» **Saved entries**
########################################

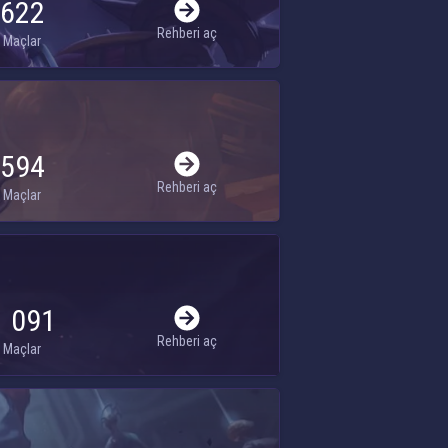
622
Rehberi aç
Maçlar
594
Rehberi aç
Maçlar
1 091
Rehberi aç
Maçlar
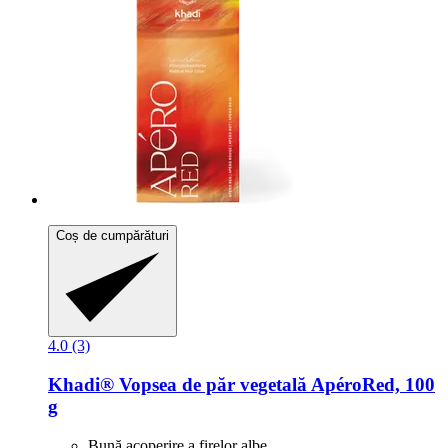
Coș de cumpărături
4.0 (3)
Khadi®
Vopsea de păr vegetală ApéroRed, 100
g
Bună acoperire a firelor albe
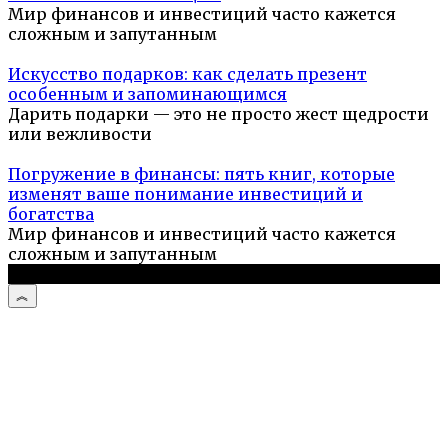
Мир финансов и инвестиций часто кажется
сложным и запутанным
Искусство подарков: как сделать презент
особенным и запоминающимся
Дарить подарки — это не просто жест щедрости
или вежливости
Погружение в финансы: пять книг, которые
изменят ваше понимание инвестиций и
богатства
Мир финансов и инвестиций часто кажется
сложным и запутанным
© 2026 Компьютерный мастер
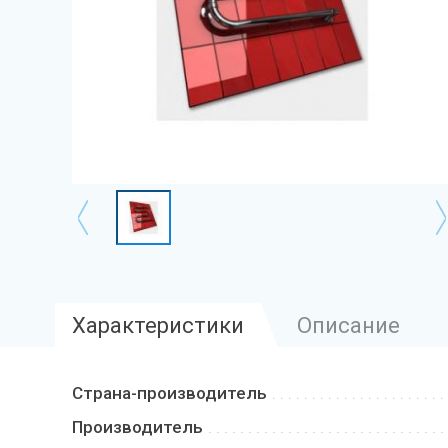
Характеристики
Описание
Страна-производитель
Производитель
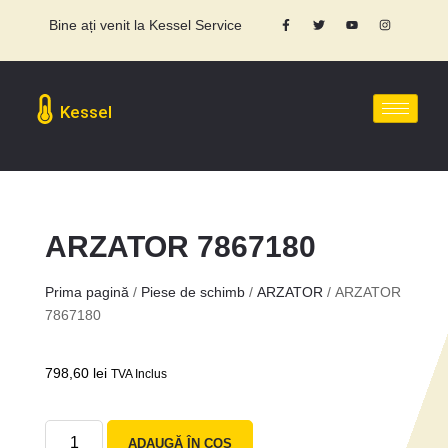
Bine ați venit la Kessel Service
Kessel
ARZATOR 7867180
Prima pagină
/
Piese de schimb
/
ARZATOR
/ ARZATOR
7867180
798,60
lei
TVA Inclus
ADAUGĂ ÎN COȘ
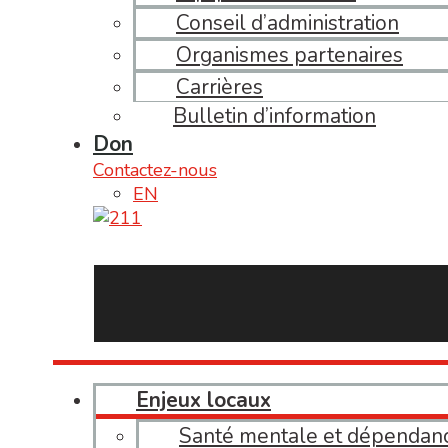
Conseil d’administration
Organismes partenaires
Carrières
Bulletin d’information
Don
Contactez-nous
EN
Enjeux locaux
Santé mentale et dépendan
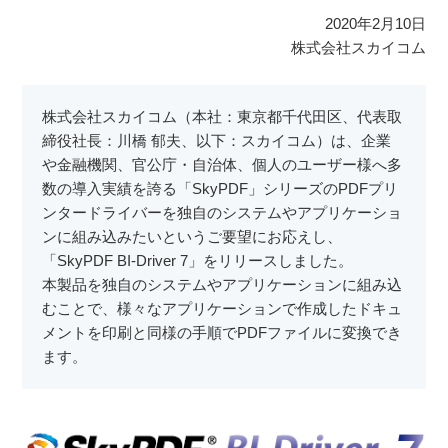
2020年2月10日
株式会社スカイコム
株式会社スカイコム（本社：東京都千代田区、代表取
締役社長：川橋 郁夫、以下：スカイコム）は、企業
や金融機関、官公庁・自治体、個人のユーザー様へ多
数の導入実績を誇る「SkyPDF」シリーズのPDFプリ
ンタードライバーを独自のシステムやアプリケーショ
ンに組み込みたいというご要望にお応えし、
「SkyPDF BI-Driver 7」をリリースしました。
本製品を独自のシステムやアプリケーションに組み込
むことで、様々なアプリケーションで作成したドキュ
メントを印刷と同様の手順でPDFファイルに変換でき
ます。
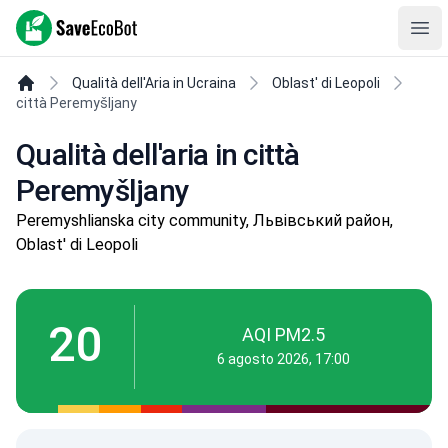
SaveEcoBot
Ope
Qualità dell'Aria in Ucraina
Oblast' di Leopoli
città Peremyšljany
Qualità dell'aria in città
Peremyšljany
Peremyshlianska city community, Львівський район,
Oblast' di Leopoli
20
AQI PM2.5
6 agosto 2026, 17:00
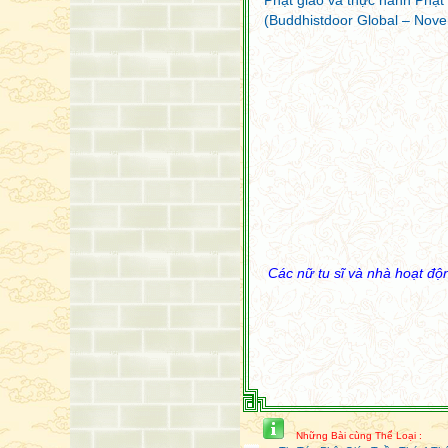
Phật giáo và thực hành Phật
(Buddhistdoor Global – Nove
Các nữ tu sĩ và nhà hoạt đ
Những Bài cùng Thể Loại :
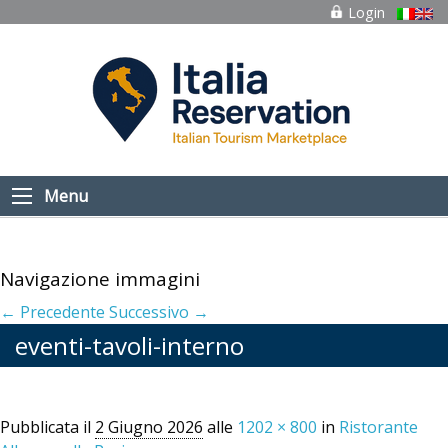
Login
Menu
Navigazione immagini
← Precedente
Successivo →
eventi-tavoli-interno
Pubblicata il
2 Giugno 2026
alle
1202 × 800
in
Ristorante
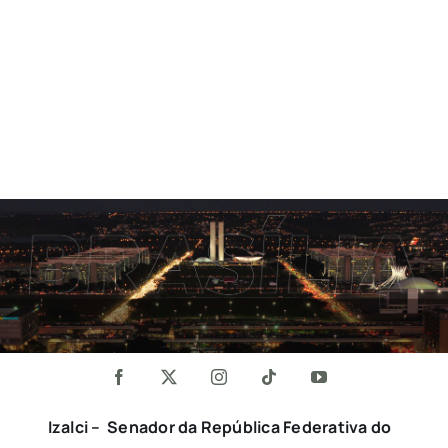
Izalci – Senador da República Federativa do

########################################

» **EXERCISE DESCRIPTION**
Leaving every picture out, return the lines from the one containing "Prima pagină" through the last line of the records exactly.

» **RESULT OF THE TASK**
Prima pagină
/
Piese de schimb
/
ARZATOR
/ ARZATOR
7867180
798,60
lei
TVA Inclus
ADAUGĂ ÎN COȘ
Conseil d’administration
Organismes partenaires
Carrières
Bulletin d’information
Don
Contactez-nous
EN
Enjeux locaux
Santé mentale et dépendan
2020年2月10日
株式会社スカイコム
株式会社スカイコム（本社：東京都千代田区、代表取
締役社長：川橋 郁夫、以下：スカイコム）は、企業
や金融機関、官公庁・自治体、個人のユーザー様へ多
数の導入実績を誇る「SkyPDF」シリーズのPDFプリ
ンタードライバーを独自のシステムやアプリケーショ
ンに組み込みたいというご要望にお応えし、
「SkyPDF BI-Driver 7」をリリースしました。
本製品を独自のシステムやアプリケーションに組み込
むことで、様々なアプリケーションで作成したドキュ
メントを印刷と同様の手順でPDFファイルに変換でき
ます。
SaveEcoBot
Ope
Qualità dell'Aria in Ucraina
Oblast' di Leopoli
città Peremyšljany
Qualità dell'aria in città
Peremyšljany
Peremyshlianska city community, Львівський район,
Oblast' di Leopoli
20
AQI PM2.5
6 agosto 2026, 17:00
Phật giáo và thực hành Phật
(Buddhistdoor Global – Nove
Các nữ tu sĩ và nhà hoạt đ
Những Bài cùng Thể Loại :
Login
Menu
Navigazione immagini
← Precedente
Successivo →
eventi-tavoli-interno
Pubblicata il
2 Giugno 2026
alle
1202 × 800
in
Ristorante
Izalci – Senador da República Federativa do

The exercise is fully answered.